[[ Supplied data open ]]

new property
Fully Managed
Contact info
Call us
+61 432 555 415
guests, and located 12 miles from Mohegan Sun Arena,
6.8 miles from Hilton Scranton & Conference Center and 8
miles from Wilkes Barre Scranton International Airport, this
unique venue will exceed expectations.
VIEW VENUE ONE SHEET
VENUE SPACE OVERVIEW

[[ Supplied data closed ]]

Convert every line of the entries above into a Markdown table with the columns "Row" and "Entry Line," numbering each row and omitting blank lines.

| Row | Entry Line |
|---|---|
| 1 | new property |
| 2 | Fully Managed |
| 3 | Contact info |
| 4 | Call us |
| 5 | +61 432 555 415 |
| 6 | guests, and located 12 miles from Mohegan Sun Arena, |
| 7 | 6.8 miles from Hilton Scranton & Conference Center and 8 |
| 8 | miles from Wilkes Barre Scranton International Airport, this |
| 9 | unique venue will exceed expectations. |
| 10 | VIEW VENUE ONE SHEET |
| 11 | VENUE SPACE OVERVIEW |